A moment that goes beyond all the rest…sitting at worship night knowing that my cup was empty. Spiritually exhausted from constantly running, physically tired, and mentally I just wanted a moment for air…but then a divine moment came before me. A girl I had met in the park earlier who was quite drunk came down to the beach and sat right next to me. She had asked where we were from, what we were doing in Namibia, and she could have sat next to anyone, but she could only remember my name. She began asking deeper questions, revealing to me she was an alcoholic, how she hates her life and being bound to this bottle before her, never amounting to much, she’s to young to be saved and wants to live while she’s young and then one day get saved in church.
As we sat there and talked, I simply shared with her my heart. How the Lord not only loves me but all. How He sent His Son. How he’s not a God of punishment, guilt, or shame, but a God of unconditional love and even when we mess up Be is quick to forgive…it’s when we have to forgive ourselves that we usually fall short. Most of all He’s a God of second chances and no matter what you do or how broken or shattered you are, our loving God is the one who shines His light in the broken pieces making them beautiful once again.
She gave her heart to the Lord that night and all of a sudden it made sense. I felt God tell me in my spirit, “She’s mine now.”
““It was not because of his sins or his parents’ sins,” Jesus answered. “This happened so the power of God could be seen in him. We must quickly carry out the tasks assigned us by the one who sent us. The night is coming, and then no one can work. But while I am here in the world, I am the light of the world.” Then he spit on the ground, made mud with the saliva, and spread the mud over the blind man’s eyes. He told him, “Go wash yourself in the pool of Siloam” (Siloam means “sent”). So the man went and washed and came back seeing! His neighbors and others who knew him as a blind beggar asked each other, “Isn’t this the man who used to sit and beg?” Some said he was, and others said, “No, he just looks like him!” But the beggar kept saying, “Yes, I am the same one!””

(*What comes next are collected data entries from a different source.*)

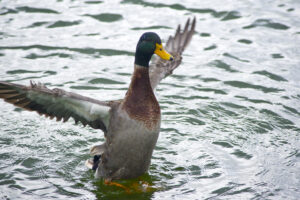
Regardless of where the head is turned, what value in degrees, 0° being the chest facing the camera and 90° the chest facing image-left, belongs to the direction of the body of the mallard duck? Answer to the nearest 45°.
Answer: approximately 315°
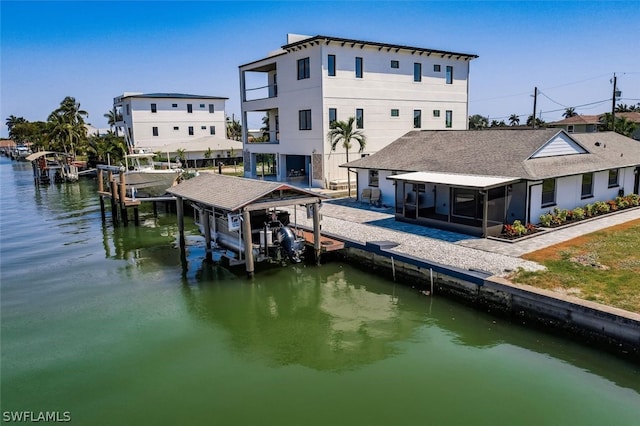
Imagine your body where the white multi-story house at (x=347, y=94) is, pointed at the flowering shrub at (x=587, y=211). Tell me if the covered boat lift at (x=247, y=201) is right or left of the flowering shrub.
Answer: right

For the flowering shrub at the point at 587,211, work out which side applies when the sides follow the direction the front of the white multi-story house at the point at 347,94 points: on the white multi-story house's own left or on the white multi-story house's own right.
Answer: on the white multi-story house's own left

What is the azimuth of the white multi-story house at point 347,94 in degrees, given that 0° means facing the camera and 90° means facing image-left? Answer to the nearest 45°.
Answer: approximately 45°

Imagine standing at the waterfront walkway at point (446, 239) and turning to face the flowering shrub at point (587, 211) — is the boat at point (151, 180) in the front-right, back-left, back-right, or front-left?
back-left

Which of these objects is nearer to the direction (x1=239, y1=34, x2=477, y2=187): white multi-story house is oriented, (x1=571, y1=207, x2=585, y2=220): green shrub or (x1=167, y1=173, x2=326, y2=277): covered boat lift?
the covered boat lift
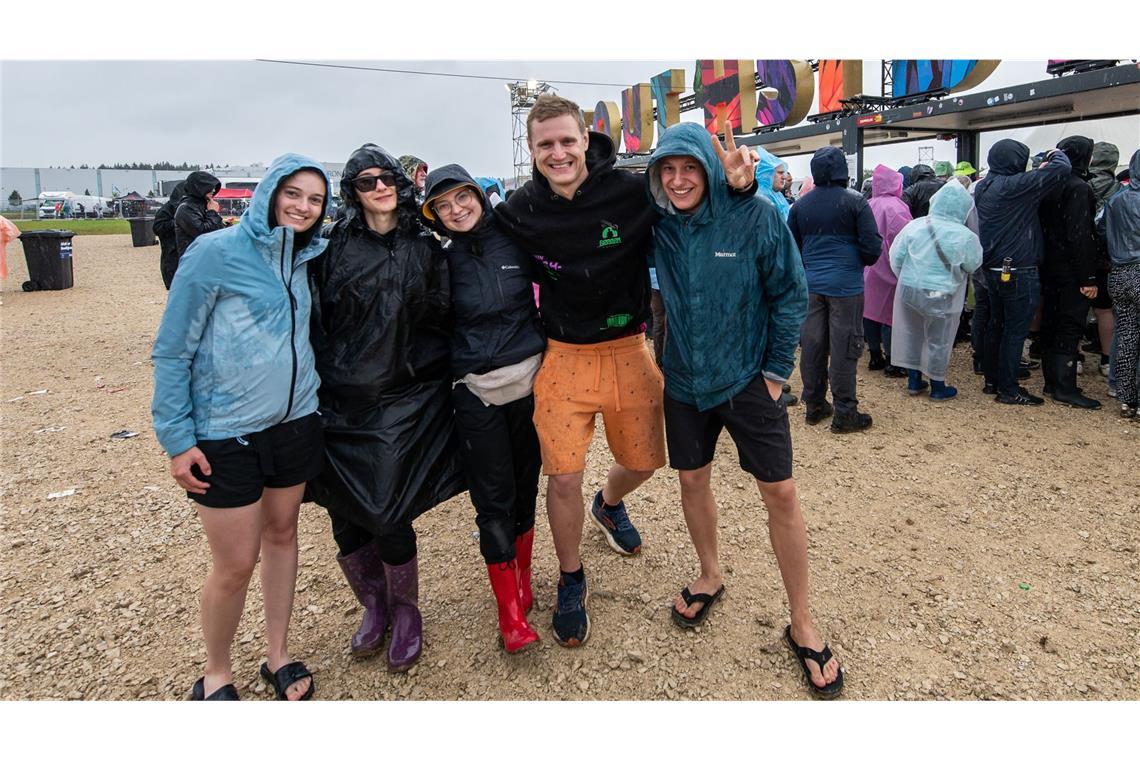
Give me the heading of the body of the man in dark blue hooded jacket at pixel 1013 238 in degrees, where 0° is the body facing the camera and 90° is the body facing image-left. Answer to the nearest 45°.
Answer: approximately 225°

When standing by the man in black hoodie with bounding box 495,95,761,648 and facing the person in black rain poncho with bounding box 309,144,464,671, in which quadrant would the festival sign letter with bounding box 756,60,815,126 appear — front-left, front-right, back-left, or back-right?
back-right

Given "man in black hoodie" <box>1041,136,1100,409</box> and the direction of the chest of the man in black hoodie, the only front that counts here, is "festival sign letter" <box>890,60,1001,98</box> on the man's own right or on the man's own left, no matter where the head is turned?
on the man's own left

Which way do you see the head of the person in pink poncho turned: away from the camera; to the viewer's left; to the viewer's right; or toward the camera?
away from the camera

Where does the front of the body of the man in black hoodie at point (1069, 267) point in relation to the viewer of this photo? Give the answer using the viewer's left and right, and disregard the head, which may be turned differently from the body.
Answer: facing to the right of the viewer

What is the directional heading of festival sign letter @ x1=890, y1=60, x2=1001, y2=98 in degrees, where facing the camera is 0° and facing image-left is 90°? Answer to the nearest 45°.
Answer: approximately 45°

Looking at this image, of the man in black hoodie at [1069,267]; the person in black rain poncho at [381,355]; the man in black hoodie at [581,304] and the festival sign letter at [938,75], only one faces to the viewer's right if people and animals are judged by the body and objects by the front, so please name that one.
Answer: the man in black hoodie at [1069,267]

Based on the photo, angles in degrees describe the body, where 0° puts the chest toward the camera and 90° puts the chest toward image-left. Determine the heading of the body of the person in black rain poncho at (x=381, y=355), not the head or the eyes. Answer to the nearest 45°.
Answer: approximately 0°

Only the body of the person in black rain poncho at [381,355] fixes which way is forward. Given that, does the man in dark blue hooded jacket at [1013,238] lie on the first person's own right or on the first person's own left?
on the first person's own left

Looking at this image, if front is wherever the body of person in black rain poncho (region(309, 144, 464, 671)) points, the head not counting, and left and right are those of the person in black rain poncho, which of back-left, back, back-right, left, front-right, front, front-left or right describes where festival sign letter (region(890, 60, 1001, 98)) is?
back-left

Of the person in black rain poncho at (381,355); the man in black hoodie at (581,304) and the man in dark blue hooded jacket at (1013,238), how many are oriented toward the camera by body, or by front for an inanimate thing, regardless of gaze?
2
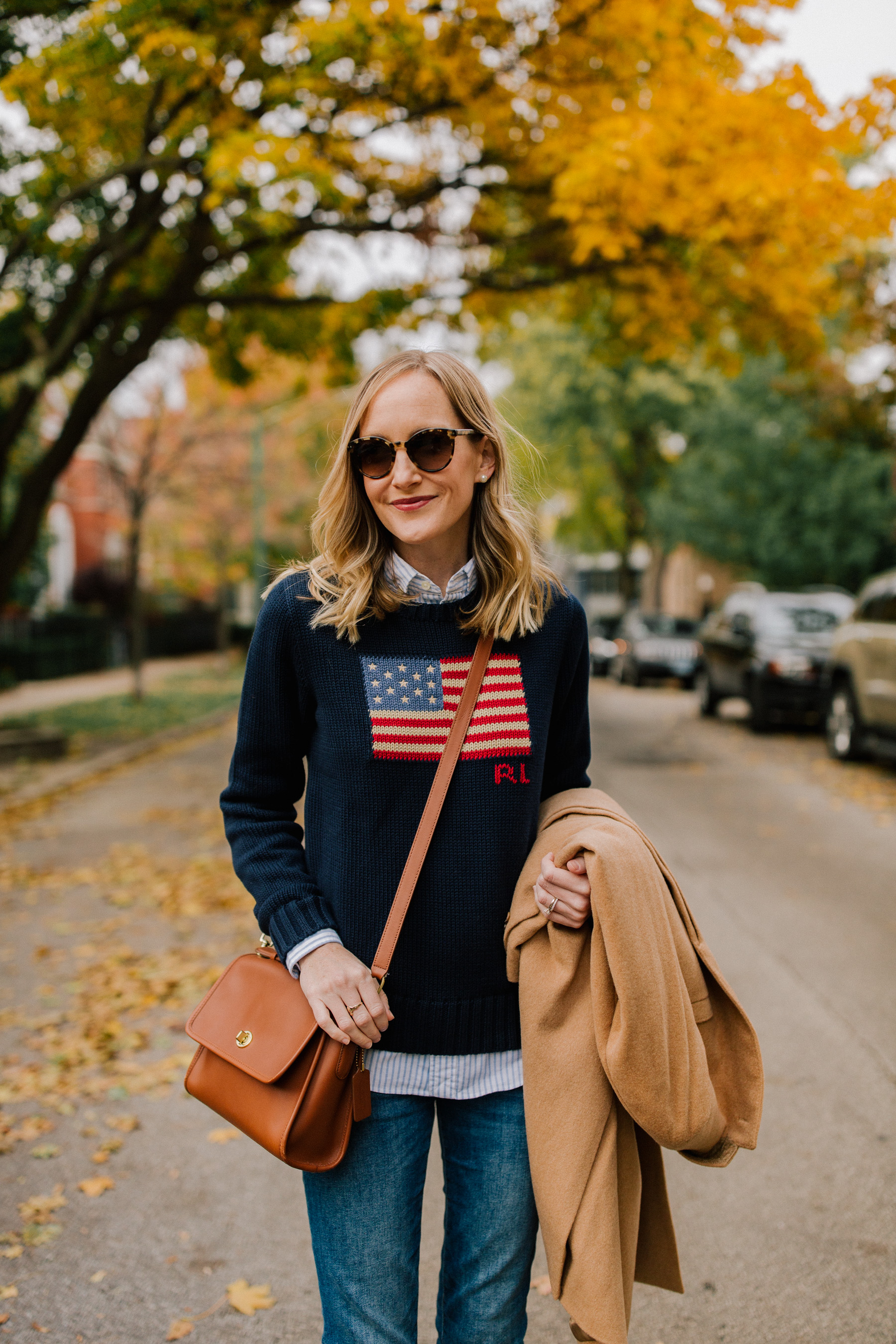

A girl that I didn’t really want to talk to. A moment where I just wanted space. A life almost made invisible and a soul almost cast off, because of my own selfishness…but God. Feeling His spirit stir inside and simply allowing His words to take over and not my own. Will I ever see her again in this lifetime? Probably not, but I know one place where I can’t wait to see her again.
The girl who was once invisible now seen. The girl cast aside now hungers no more and thirsts no longer…why? Because of a love unconditional. A love of reckless abandon came flooding in to remove the mud from her eyes and now she can see once again.
We have one more week here in Swakopmund before heading back to South Africa and then back to the states.
I can’t wait to be home…but I can’t wait to see what God does in this last week.